Ce dernier s’exprimait à l’invitation de l’European Policy Center sur la stratégie des Vingt-sept face à la crise économique internationale et sur les pressions exercées contre plusieurs pays - dont la Suisse - accusés par certains gouvernements européens d’être des paradis fiscaux. «La meilleure manière de soutenir nos appels à la transparence est que chaque pays membre redouble d’efforts pour traquer leurs ressortissants qui placent leur argent dans les juridictions non coopératives» a-t-il poursuivi. «C’est à la source aussi qu’il faut s’attaquer à ces flux de capitaux».

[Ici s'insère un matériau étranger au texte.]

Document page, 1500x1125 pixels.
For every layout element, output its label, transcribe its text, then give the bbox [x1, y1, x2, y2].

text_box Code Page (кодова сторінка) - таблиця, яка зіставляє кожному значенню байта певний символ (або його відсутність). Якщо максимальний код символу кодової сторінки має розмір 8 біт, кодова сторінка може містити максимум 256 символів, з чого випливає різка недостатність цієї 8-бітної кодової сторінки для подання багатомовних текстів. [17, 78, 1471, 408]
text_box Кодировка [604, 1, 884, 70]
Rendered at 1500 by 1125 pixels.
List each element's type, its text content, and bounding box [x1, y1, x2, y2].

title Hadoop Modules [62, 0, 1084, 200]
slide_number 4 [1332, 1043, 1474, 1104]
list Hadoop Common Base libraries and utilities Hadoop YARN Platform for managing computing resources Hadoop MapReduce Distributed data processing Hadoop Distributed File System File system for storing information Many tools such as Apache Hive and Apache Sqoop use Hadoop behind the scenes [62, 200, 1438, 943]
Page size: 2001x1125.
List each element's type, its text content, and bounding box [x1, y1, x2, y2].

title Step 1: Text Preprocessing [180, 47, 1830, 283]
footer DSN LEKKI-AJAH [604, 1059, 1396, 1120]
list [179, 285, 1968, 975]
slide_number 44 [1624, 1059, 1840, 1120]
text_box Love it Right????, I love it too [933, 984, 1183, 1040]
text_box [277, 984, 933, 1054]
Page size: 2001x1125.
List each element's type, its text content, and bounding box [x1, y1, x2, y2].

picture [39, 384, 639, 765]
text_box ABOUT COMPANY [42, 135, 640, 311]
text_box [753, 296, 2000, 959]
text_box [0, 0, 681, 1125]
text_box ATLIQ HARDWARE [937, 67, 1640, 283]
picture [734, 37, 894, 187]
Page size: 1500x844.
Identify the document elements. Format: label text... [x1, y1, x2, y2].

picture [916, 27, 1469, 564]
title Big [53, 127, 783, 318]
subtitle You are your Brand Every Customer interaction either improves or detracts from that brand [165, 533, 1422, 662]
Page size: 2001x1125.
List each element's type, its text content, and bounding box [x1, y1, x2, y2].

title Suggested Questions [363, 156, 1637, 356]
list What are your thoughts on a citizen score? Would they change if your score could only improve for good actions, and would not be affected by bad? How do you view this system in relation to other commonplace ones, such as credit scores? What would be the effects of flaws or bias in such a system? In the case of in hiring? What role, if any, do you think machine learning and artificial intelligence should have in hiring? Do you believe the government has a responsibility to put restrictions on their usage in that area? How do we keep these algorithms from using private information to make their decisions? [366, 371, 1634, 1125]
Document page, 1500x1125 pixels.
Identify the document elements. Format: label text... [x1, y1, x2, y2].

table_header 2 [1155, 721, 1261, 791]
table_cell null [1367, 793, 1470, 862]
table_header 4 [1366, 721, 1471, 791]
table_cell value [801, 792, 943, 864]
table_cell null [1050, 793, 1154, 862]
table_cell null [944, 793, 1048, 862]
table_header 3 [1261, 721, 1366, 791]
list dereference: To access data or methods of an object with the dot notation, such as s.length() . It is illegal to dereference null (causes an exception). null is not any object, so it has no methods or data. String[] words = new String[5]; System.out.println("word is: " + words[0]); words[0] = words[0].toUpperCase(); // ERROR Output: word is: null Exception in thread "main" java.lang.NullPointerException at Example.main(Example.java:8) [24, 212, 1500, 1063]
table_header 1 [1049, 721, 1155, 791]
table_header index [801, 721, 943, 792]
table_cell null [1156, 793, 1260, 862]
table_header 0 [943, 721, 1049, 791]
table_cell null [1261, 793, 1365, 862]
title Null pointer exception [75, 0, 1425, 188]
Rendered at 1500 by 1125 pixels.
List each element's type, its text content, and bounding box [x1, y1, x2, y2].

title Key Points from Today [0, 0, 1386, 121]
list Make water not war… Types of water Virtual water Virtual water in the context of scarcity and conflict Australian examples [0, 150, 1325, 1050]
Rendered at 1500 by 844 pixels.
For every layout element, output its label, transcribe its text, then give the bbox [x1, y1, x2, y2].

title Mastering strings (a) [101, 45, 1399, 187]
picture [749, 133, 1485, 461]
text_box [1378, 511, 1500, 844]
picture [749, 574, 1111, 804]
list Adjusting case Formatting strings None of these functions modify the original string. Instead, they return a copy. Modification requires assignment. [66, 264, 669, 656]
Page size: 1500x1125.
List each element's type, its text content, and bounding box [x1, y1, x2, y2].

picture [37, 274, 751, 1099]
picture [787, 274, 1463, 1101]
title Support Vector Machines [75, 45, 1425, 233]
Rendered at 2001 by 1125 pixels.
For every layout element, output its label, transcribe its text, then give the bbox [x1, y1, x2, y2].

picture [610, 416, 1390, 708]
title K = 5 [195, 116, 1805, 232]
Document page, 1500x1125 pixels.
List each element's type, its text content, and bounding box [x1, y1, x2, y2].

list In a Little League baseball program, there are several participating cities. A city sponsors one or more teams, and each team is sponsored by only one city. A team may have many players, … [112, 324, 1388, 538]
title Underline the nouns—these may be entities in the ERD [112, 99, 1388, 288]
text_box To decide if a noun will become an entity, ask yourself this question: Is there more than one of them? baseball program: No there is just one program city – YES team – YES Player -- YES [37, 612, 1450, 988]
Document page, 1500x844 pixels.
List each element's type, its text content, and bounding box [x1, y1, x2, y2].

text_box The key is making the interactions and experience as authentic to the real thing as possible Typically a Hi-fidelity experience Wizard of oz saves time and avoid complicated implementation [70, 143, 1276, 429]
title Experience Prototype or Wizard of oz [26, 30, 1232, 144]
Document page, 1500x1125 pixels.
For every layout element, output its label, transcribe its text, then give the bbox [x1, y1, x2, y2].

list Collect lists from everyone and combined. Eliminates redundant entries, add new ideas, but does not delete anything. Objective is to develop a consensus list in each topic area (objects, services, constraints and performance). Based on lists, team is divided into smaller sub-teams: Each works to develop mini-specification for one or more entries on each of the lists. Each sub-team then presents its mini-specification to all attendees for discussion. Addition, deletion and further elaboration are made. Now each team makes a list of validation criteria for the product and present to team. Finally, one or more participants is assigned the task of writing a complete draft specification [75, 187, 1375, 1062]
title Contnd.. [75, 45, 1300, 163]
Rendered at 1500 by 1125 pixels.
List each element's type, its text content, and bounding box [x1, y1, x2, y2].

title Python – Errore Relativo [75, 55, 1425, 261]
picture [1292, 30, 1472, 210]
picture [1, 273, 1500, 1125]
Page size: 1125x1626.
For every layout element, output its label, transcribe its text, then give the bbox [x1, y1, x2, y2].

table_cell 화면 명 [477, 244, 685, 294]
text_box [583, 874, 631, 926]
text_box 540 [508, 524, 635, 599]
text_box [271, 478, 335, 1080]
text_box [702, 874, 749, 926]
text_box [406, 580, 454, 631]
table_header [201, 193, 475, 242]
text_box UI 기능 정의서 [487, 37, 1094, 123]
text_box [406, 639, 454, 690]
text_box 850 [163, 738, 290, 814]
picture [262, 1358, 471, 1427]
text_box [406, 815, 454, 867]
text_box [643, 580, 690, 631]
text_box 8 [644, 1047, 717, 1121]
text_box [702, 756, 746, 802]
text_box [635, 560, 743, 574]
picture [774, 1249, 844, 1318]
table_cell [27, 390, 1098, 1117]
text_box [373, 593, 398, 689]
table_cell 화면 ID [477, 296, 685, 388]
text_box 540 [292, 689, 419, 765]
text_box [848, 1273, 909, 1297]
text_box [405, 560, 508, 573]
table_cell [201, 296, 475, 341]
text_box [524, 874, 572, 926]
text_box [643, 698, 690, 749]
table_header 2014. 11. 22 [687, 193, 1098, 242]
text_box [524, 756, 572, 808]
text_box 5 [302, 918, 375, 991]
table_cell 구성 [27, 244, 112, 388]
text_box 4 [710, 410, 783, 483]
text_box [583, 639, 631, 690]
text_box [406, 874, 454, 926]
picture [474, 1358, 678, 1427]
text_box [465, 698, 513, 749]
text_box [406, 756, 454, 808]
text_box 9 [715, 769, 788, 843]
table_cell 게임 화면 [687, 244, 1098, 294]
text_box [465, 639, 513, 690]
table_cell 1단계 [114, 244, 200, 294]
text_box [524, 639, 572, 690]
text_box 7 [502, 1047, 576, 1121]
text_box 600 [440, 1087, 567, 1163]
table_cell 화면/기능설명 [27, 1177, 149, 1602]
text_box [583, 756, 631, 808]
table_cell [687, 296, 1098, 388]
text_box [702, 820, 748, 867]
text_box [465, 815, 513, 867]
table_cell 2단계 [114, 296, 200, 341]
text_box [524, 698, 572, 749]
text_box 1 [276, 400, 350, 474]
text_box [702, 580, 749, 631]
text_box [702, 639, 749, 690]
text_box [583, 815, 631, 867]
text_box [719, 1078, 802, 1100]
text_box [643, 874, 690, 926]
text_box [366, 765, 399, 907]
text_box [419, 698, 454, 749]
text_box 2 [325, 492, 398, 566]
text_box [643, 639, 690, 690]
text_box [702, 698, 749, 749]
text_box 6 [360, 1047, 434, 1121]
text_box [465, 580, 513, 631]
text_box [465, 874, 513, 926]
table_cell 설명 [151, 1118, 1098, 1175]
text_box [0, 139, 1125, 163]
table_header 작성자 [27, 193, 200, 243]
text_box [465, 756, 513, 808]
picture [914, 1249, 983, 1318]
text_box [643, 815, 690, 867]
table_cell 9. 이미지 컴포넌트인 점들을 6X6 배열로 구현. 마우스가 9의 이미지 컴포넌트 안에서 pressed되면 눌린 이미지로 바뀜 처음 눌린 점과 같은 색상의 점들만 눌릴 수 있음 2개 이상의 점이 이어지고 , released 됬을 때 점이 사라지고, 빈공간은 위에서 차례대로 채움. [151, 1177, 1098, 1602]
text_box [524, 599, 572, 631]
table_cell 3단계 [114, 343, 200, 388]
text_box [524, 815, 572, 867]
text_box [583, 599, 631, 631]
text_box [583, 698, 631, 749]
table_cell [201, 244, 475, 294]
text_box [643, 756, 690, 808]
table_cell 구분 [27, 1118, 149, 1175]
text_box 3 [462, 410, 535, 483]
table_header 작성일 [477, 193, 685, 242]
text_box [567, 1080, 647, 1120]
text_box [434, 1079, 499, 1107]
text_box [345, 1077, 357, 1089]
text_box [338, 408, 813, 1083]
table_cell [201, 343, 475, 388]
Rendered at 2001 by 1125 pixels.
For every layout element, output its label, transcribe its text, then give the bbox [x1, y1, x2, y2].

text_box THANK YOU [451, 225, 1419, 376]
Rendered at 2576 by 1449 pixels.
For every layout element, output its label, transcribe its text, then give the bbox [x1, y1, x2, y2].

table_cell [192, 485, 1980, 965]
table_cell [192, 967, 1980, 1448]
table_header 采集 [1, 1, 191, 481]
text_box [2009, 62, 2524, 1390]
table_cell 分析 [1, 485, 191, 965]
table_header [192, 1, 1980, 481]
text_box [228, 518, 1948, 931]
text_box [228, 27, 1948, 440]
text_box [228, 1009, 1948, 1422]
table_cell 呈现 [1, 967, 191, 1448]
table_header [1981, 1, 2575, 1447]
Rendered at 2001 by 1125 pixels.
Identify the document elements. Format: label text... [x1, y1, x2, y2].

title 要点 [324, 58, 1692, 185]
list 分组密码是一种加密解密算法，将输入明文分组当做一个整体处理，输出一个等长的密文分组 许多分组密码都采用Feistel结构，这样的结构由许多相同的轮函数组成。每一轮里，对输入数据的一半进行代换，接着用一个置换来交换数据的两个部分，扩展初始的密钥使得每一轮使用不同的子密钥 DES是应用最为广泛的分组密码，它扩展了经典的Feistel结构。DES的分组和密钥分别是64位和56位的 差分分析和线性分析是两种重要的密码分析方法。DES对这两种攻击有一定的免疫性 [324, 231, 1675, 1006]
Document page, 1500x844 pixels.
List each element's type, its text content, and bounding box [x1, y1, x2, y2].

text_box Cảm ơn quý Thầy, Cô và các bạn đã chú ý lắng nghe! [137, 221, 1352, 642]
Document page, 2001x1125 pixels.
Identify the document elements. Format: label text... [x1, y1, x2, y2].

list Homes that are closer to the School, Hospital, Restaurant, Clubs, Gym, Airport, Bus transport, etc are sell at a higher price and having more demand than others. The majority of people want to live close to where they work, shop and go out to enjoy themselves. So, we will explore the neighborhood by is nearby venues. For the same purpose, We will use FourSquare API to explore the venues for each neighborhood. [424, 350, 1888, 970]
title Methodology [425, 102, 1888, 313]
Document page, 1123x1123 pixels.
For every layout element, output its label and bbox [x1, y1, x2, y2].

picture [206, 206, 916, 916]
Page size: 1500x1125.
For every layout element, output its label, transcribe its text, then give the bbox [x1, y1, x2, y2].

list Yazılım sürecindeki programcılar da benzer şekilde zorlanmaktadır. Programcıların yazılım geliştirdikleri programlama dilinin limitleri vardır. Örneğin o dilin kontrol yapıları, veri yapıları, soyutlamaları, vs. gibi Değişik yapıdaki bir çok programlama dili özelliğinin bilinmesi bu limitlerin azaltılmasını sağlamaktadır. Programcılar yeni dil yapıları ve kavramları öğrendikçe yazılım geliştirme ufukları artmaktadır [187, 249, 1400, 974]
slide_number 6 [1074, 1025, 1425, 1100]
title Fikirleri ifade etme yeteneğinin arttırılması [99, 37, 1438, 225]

S’il n’a pas cité la Suisse, le commissaire aux Affaires économiques a en revanche reconnu que les destinations lointaines, notamment les places financières de certaines économies émergentes telles que Singapour ou Hong-Kong, constituent un défi pour le G20 qui se réunira le 2 avril à Londres. «Le temps est venu d’obtenir de nouvelles régulations, puis de les mettre en pratique» a complété l’ancien leader socialiste espagnol, qui sait combien la Commission européenne a du mal à convaincre ses partenaires asiatiques d’adopter à leur tour un système d’échange d’informations fiscales avec l’UE. «Certaines entités ou juridictions tenteront bien sûr d’y échapper a-t-il reconnu. La seule façon que ces mesures soient efficaces au-delà de nos frontières est donc d’étoffer encore plus notre arsenal anti-fraude.»